Passage to read:
*** Block opens ***

Comment and Analysis @ghostgoal
Roy Hodgson and England deserve credit for unbeaten 2014/15 season
Last Updated: 15/06/15 10:20am
After World Cup disappointment, England deserve some credit for their 3-2 win over Slovenia that capped an unbeaten season, writes Adam Bate...
Roy Hodgson was always going to be on a hiding to nothing in 2014/15. Indeed, many would argue he was fortunate to still be in a job after England finished bottom of their World Cup group with a solitary point to shows for their efforts in Brazil.
But if the England boss is to be judged on what has happened since, he could hardly have done more. What’s surely beyond doubt is that if Hodgson’s successor had delivered the 10 results that the current incumbent has produced in 2014/15, their efforts would have been hailed as a triumph.
England have won all six of their European Qualifiers this season, including away victories against Switzerland, Estonia and Slovenia. Hodgson’s men did not shirk the challenge in their friendly fixtures either, remaining unbeaten in tricky away trips to Scotland, Italy and Ireland. The result is the longest sequence without defeat in almost two decades.
Of course, there is only so much that can be achieved in non-tournament seasons and the lessons of the past will perhaps ensure that pessimism prevails. Rather than the usual proclamations that the world is about to succumb to Roy’s boys, quiet satisfaction ought to be the order of the day.

*** Block closes ***

In the article on England's 2014/15 season:
(a) Where did England finish in their World Cup group in Brazil, and with how many points?
(b) What was the score of England's win over Slovenia?
(c) How many European Qualifiers did England win this season?
Answer from the article alone.

Keypoint data for each instance
*** Block opens ***

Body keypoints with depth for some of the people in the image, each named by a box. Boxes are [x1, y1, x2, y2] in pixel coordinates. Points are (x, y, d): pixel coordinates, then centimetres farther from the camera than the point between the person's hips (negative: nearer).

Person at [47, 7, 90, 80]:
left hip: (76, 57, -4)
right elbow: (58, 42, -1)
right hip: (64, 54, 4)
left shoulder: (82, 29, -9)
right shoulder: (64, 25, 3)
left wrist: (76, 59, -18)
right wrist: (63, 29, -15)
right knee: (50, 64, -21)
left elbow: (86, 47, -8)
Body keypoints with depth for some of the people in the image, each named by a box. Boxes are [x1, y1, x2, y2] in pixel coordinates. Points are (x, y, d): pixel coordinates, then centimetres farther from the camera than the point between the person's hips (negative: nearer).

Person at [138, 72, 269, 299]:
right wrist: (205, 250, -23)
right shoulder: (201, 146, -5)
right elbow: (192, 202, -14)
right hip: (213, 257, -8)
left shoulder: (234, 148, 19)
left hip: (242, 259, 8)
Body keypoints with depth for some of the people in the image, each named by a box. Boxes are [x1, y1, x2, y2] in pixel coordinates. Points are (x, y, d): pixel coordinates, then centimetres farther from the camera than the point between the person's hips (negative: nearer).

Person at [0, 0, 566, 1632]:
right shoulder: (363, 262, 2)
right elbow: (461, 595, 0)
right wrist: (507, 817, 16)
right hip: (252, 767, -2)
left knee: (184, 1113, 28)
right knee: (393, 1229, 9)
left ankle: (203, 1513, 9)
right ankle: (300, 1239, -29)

*** Block closes ***
*** Block opens ***

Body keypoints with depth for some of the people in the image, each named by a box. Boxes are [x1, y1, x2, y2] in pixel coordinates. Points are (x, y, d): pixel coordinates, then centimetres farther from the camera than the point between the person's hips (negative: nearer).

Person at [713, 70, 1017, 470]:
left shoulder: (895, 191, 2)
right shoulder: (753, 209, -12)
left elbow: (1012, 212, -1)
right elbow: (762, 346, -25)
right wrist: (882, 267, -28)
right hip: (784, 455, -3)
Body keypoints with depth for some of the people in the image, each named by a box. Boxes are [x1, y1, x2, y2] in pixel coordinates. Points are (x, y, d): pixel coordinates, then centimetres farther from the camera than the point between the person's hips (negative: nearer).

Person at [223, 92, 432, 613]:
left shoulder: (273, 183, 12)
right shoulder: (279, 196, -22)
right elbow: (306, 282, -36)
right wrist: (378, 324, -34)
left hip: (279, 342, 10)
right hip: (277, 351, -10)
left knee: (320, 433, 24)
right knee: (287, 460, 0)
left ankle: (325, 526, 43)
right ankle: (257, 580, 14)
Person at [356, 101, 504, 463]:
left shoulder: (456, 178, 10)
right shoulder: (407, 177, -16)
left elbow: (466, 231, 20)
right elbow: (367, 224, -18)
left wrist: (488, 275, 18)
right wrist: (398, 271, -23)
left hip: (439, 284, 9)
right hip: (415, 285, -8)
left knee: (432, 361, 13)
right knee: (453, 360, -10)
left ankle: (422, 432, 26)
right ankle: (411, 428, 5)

*** Block closes ***

Output for this task:
(a) Bottom of the group, with one point.
(b) 3-2.
(c) All six.